For the critical data, modify the existing Auto Scaling group. Create a warm pool instance in the stopped state. Define the warm pool size. Create a new version of the launch template that has detailed monitoring enabled. Use On-Demand Instances.

C.

For the critical data. modify the existing Auto Scaling group. Create a lifecycle hook to ensure that bootstrap scripts are completed successfully. Ensure that the application on the instances is ready to accept traffic before the instances are registered. Create a new version of the launch template that has detailed monitoring enabled.

D.

For the noncritical data, create a second Auto Scaling group that uses a launch template. Configure the launch template to install the unified Amazon CloudWatch agent and to configure the CloudWatch agent with a custom memory utilization metric.

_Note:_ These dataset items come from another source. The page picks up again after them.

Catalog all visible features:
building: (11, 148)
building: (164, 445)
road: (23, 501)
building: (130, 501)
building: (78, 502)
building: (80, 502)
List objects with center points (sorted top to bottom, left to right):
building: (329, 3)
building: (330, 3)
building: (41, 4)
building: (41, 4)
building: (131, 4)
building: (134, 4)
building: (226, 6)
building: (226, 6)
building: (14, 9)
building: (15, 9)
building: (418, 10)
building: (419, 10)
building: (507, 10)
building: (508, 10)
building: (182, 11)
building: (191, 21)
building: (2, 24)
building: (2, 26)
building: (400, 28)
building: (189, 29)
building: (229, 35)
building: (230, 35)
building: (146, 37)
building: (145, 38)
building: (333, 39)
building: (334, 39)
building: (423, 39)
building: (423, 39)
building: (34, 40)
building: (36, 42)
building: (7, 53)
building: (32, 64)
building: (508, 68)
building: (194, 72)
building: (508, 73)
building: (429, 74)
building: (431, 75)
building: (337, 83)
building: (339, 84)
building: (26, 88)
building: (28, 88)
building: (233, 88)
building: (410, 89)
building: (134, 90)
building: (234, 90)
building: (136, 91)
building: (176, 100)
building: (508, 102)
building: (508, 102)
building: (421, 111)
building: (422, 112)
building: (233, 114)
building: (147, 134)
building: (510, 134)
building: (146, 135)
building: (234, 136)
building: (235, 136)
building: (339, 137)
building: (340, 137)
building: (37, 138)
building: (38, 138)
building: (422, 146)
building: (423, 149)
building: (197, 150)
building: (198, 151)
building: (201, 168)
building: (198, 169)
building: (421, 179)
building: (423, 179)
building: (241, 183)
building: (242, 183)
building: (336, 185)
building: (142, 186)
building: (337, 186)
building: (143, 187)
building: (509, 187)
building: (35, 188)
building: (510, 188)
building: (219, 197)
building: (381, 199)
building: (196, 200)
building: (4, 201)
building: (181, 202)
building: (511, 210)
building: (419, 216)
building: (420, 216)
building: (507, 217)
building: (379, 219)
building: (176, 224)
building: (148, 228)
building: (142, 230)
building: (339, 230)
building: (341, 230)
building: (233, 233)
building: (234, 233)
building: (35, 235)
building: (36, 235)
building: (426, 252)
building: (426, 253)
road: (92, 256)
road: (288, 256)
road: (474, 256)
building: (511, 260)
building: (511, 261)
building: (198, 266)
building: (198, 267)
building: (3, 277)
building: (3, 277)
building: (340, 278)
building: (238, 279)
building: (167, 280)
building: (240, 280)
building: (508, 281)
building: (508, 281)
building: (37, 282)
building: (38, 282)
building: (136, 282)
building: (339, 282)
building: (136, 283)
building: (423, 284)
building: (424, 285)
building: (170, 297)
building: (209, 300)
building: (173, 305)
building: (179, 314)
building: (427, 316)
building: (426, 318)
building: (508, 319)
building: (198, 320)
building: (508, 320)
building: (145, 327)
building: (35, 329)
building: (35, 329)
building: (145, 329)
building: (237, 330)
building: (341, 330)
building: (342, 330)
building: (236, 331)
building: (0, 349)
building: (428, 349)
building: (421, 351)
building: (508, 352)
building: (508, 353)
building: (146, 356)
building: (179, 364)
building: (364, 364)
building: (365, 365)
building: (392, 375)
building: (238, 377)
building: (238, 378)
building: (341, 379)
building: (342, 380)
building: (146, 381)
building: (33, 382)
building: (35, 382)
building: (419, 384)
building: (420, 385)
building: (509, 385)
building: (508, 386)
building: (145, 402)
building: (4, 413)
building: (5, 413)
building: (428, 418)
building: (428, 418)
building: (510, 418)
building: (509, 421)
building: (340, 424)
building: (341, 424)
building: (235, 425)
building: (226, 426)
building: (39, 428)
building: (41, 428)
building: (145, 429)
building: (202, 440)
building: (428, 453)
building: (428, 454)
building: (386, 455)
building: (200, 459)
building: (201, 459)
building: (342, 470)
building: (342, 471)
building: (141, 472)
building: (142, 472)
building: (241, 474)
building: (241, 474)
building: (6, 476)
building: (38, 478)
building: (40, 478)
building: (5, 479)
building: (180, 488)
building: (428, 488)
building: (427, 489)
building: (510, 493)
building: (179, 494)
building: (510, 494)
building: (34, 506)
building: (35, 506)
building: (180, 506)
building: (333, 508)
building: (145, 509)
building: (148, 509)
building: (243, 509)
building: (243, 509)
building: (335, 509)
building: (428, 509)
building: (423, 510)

Use Spot Instances. Add the new Auto Scaling group as the target group for the ALB. Modify the application to use two target groups for critical data and noncritical data.

E.

For the noncritical data, create a second Auto Scaling group. Choose the predefined memory utilization metric type for the target tracking scaling policy. Use Spot Instances. Add the new Auto Scaling group as the target group for the ALB. Modify the application to use two target groups for critical data and noncritical data.